General Giuseppe Lechi
Born: December 17, 1767
Place of Birth: Brescia, Italy
Died: August 9, 1836
Cause of Death: Illness
Place of Death: Milan, Italy
From the city of Brescia in Italy, Giuseppe Lechi initially began his military career by traveling to Vienna and joining the Austrian army. Sometime after that he returned to Italy and during General Napoleon Bonaparte's successful Italian campaign of 1796, Lechi joined the Cisalpine Legion. In 1797 he was named a général de brigade of Cisalpine troops and he also took part in the uprising of Brescia which brought Brescia away from Austrian rule. Lechi was next put in charge of French and Lombardy troops to fight Venetian insurgents near Salo. In 1798 he occupied the cities of Urbino and Gubbio, and then in 1799 he served under General Dessolle in Valteline. Later in 1799 Lechi served at the combat of Wormser Loch, Taufers, and then in Piedmont. That October he was ordered to recruit a militia at Genoa and then organize an Italian Legion at Toulon.
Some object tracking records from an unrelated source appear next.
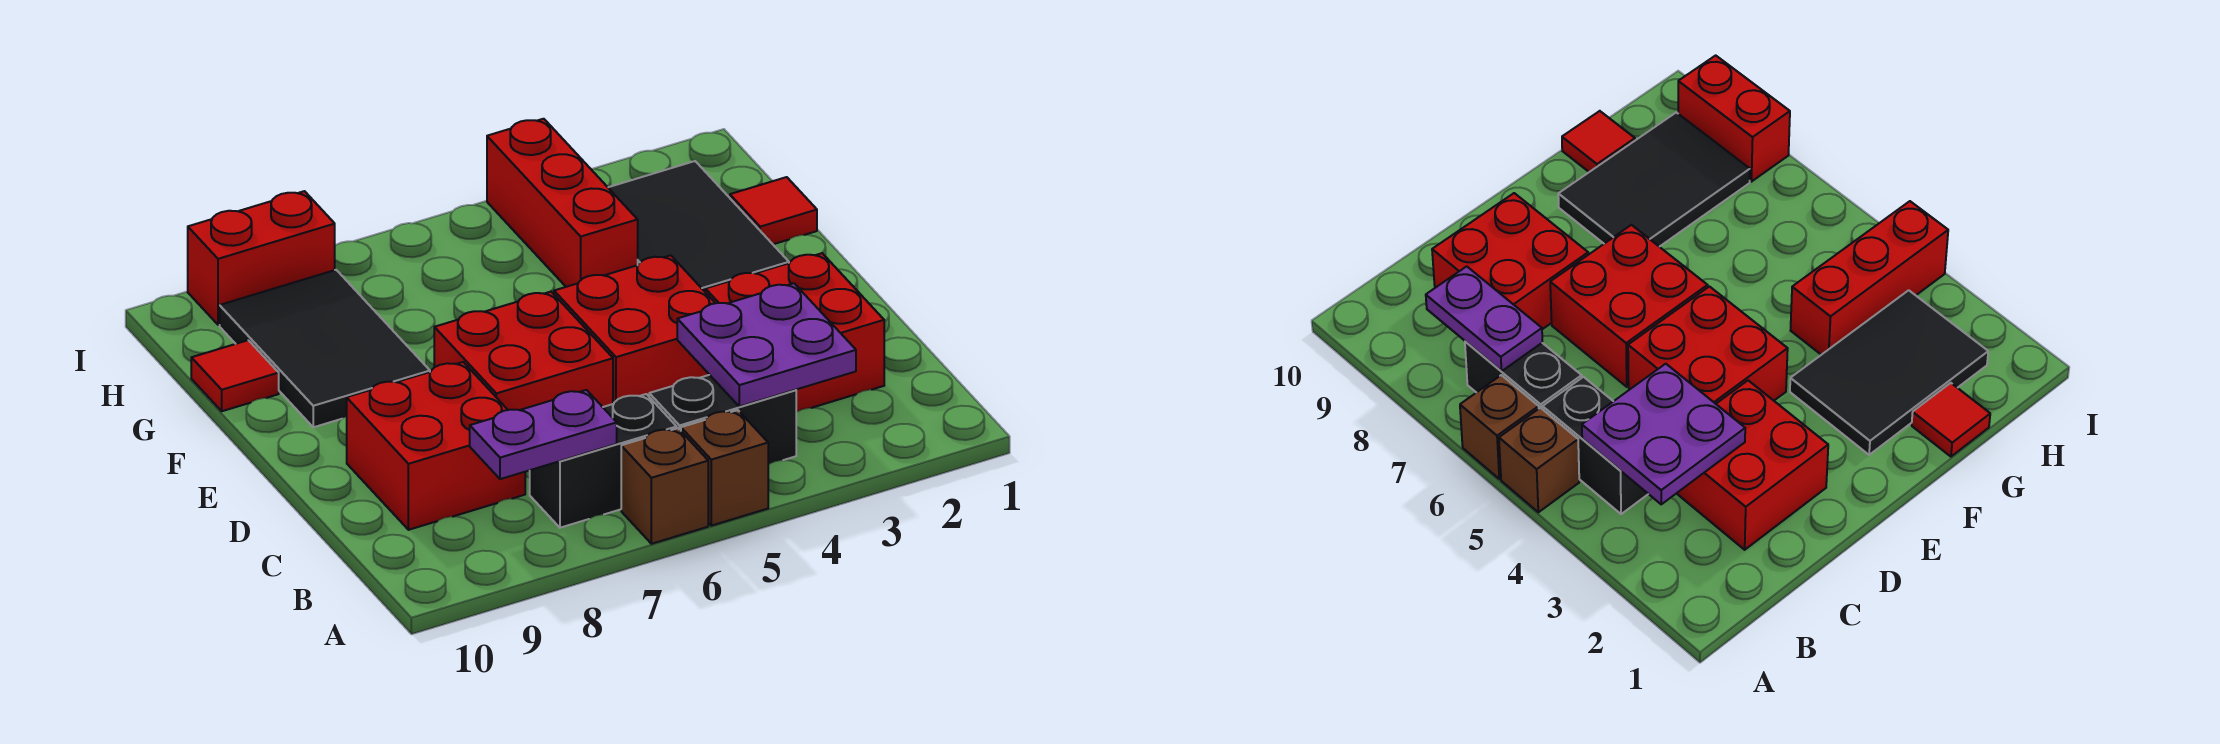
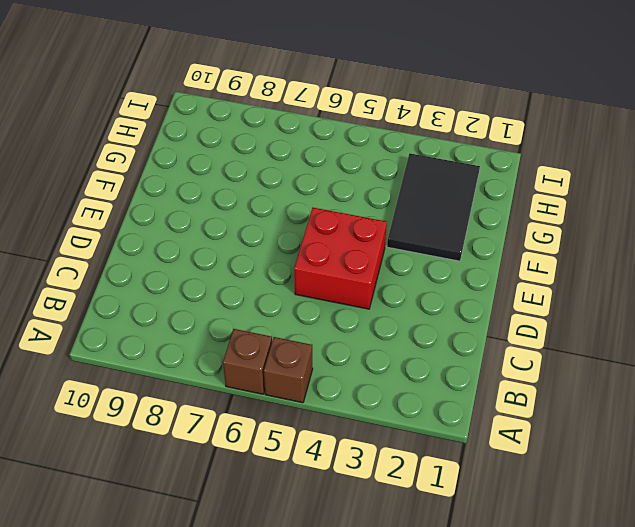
none -> black 1x2 brick [649,375,796,465]
none -> black 1x2 brick [530,394,677,528]
none -> red 2x2 brick [705,253,884,412]

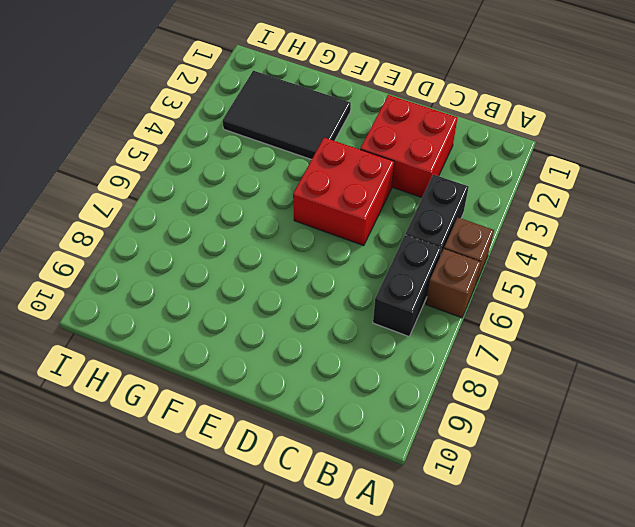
none -> red 2x2 brick [347,362,525,530]
none -> red 2x2 brick [434,292,613,410]
none -> black 2x3 tile [220,270,430,427]

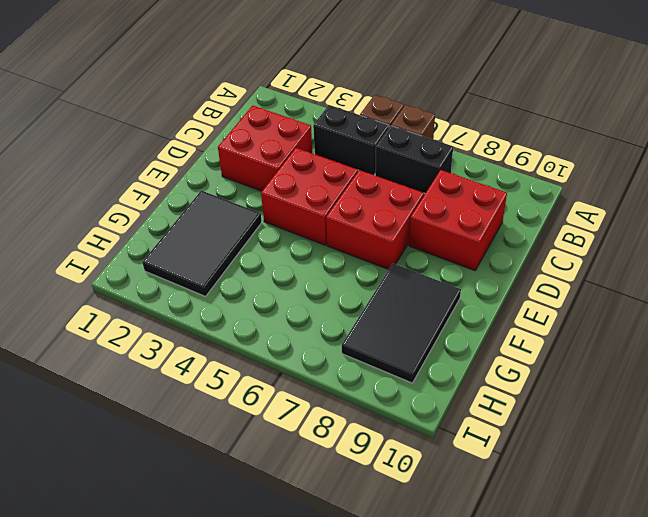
none -> red 1x1 tile [730,177,817,244]
none -> red 1x3 brick [487,119,638,287]
none -> red 1x1 tile [191,340,279,411]

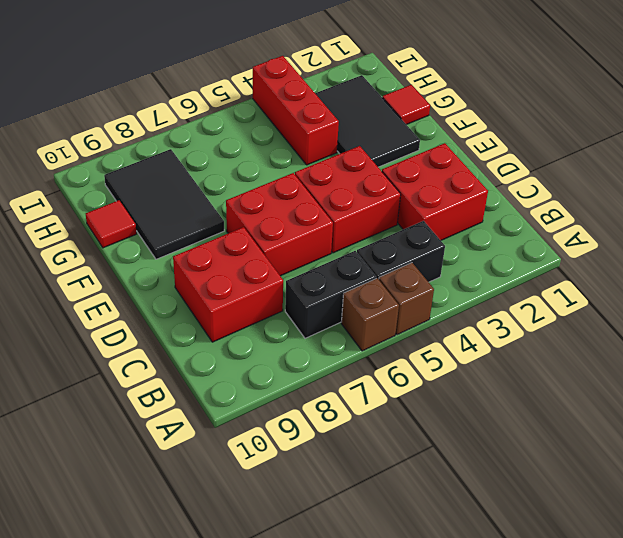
none -> red 1x2 brick [188,191,335,325]
none -> purple 2x2 plate [677,283,856,407]
none -> purple 1x2 plate [470,390,617,479]

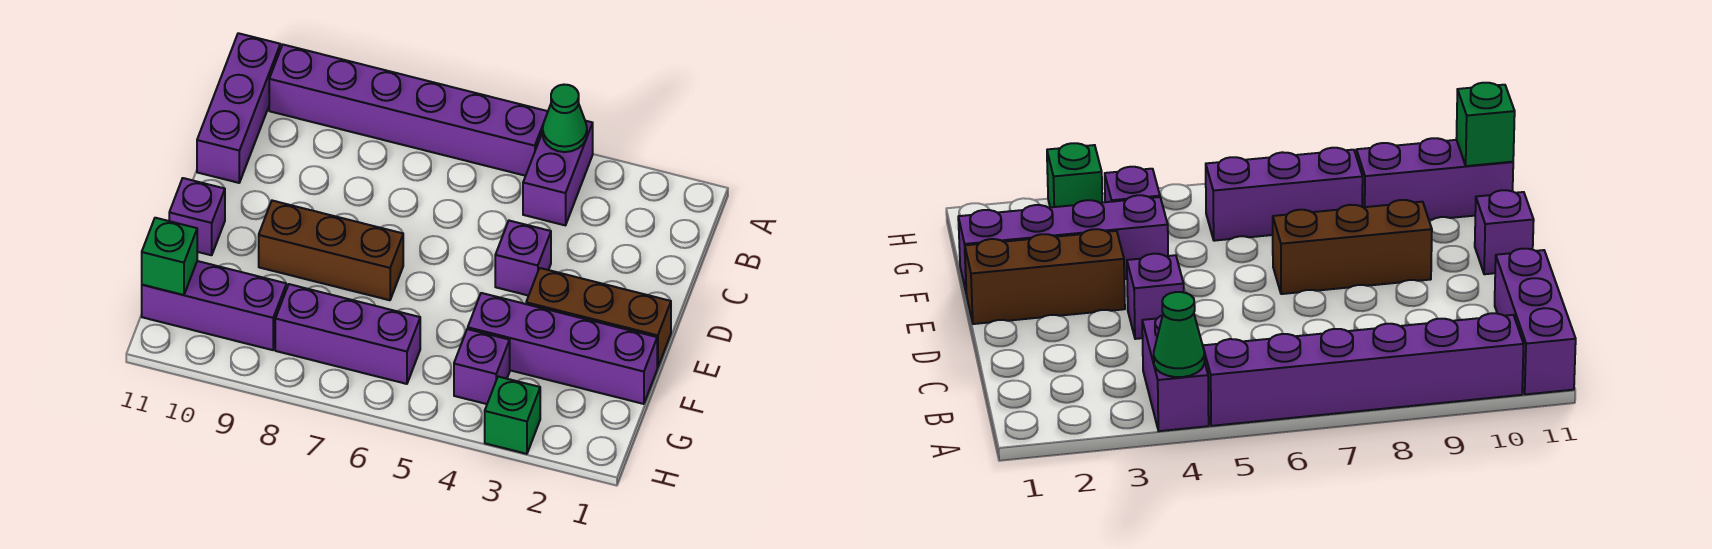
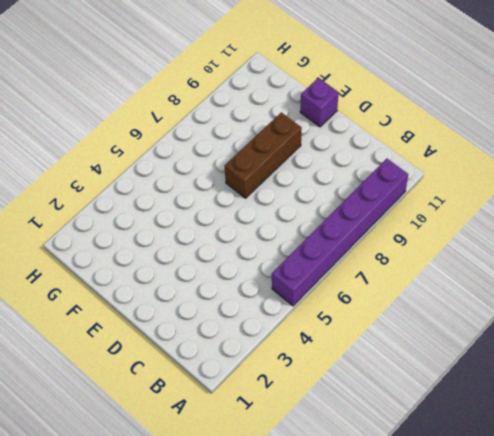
none -> purple 1x2 brick [523,121,593,225]
none -> purple 1x3 brick [197,33,280,183]
none -> purple 1x1 brick [495,221,551,296]

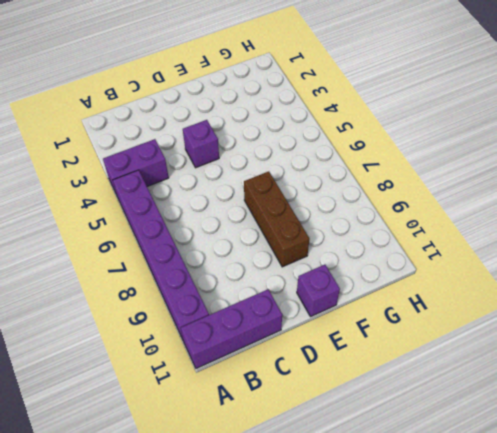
none -> brown 1x3 brick [526,268,671,368]
none -> purple 1x4 brick [468,293,657,404]
none -> purple 1x1 brick [454,329,510,404]

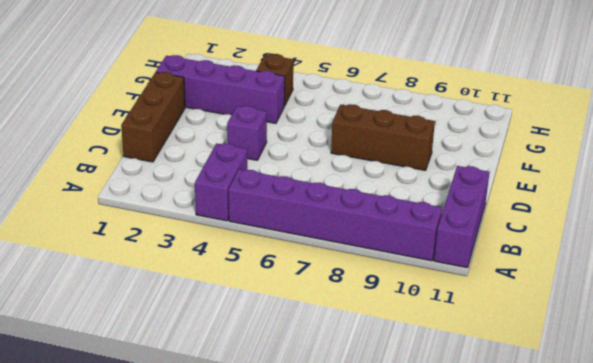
brown 1x3 brick [121,72,185,162] -> brown 1x3 brick turned to [526,268,671,368]
brown 1x1 brick [256,54,293,106] -> purple 1x1 brick [454,329,510,404]
none -> purple 1x1 brick [169,178,225,255]
none -> purple 1x3 brick [275,284,420,384]
none -> purple 1x3 brick [142,261,286,350]

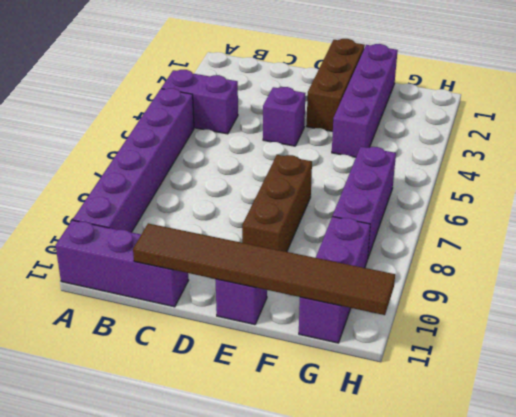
brown 1x6 tile [133,223,395,315] -> green 1x1 brick [142,218,197,295]
none -> purple 1x1 brick [454,329,510,404]
none -> green 1x1 brick [485,377,540,454]
none -> green 1x1 cone [543,85,587,152]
At the end of 1799 and after Napoleon's rise to power as First Consul, Lechi was named a général de brigade in the service of France. For the Italian campaign of 1800 he commanded the Italian Legion which formed part of General Victor's corps in the Army of the Reserve. During that campaign, Lechi defeated the Prince of Rohan at Varallo in May, then crossed the Tessin at Sesto-Calende at the start of June. Next he seized Lecco and then took Bergame and Brescia. After the campaign Lechi passed to the service of the Cisalpine Republic where he was named a général de division. In the meantime he was placed under General Macdonald's orders in December of 1800 and he served at the action of Trente in January of 1801.
Lechi continued to serve in Italy but at the end of 1801 he traveled to Lyon to take part in the Consulte Extraordinaire at Lyon about the future of Italy. Lechi represented Brescia and the end result of the discussion was the formation of the Italian Republic. Next Lechi was named a member of the Italian Corps Législatif in the Italian Republic, but he also returned to the army in September where he commanded a division at Milan. In 1803 he commanded a division at Pouille and then in 1804 he traveled to Paris to take part in the coronation ceremony of Napoleon and Josephine.
In 1805 as the Grande Armée moved east to deal with the Austrian threat, Lechi was back in Italy and serving in the 2nd Division under General Gouvion Saint-Cyr. He served at Castelfranco that November and then was placed under the orders of Marshal Masséna. Given Naples' duplicity, Lechi then joined the French Army of Naples in 1806 to conquer Naples. He served on that campaign as part of III Corps commanded by General Duhesme and his men seized Pescara. After Joseph Bonaparte took the throne of the Kingdom of Naples, Lechi joined the Neapolitan Army.
At the end of 1807 Lechi was ordered to Avignon to form an Italian division. In early 1808 his division became the 2nd Division of Duhesme's corps. Moving into Spain, he entered Catalonia and seized the citadel of Barcelona with a surprise attack. That June Lechi served at the combat of El-Rey and then he was named commander of Barcelona, a post he would hold for the next year. Regardless, he continued to serve in combat, taking command of the 3rd Division of Gouvion Saint-Cyr's V Corps and serving at Saint-André in November of 1808 and later the Siege of Gerona in May of 1809. During his time in French service he had been named a Commander of the Legion of Honor and a Commander of the Iron Crown.
In September of 1809 Marshal Augereau relieved Lechi of command and the following year he was called back to Paris. Lechi was arrested in November of 1810, accused of misappropriations and abuse of power during his time in Catalonia. He was secretly imprisoned at l'Abbaye and then transferred to Vincennes. However, Lechi was not put on trial, and instead Marshal Murat, the King of Naples, requested Lechi's release. The French gendarmerie conducted Lechi to the border of Naples and released him. For his part, Lechi was now dedicated to Murat, and when Murat turned against France in early 1814, Lechi followed Murat's orders and occupied Tuscany. Afterwards, he signed the convention of Lucques with Fouché.
In 1815 when Murat attempted to unite Italy against Austrian oppression, Lechi took command of a Neapolitan division. He distinguished himself at Massa in April but was then beaten at Forlimpopoli. That May he fought at the Battle of Tolentino where Murat's cause was ultimately lost. With dreams of Italian unity now lost, Lechi eventually returned home and he did not take an active part in politics or the military again.
- Six, Georges. Dictionnaire Biographique des Généraux & Amiraux Français de la Révolution et de l'Empire (1792-1814). 2 vols. Paris: Gaston Saffroy, 2003.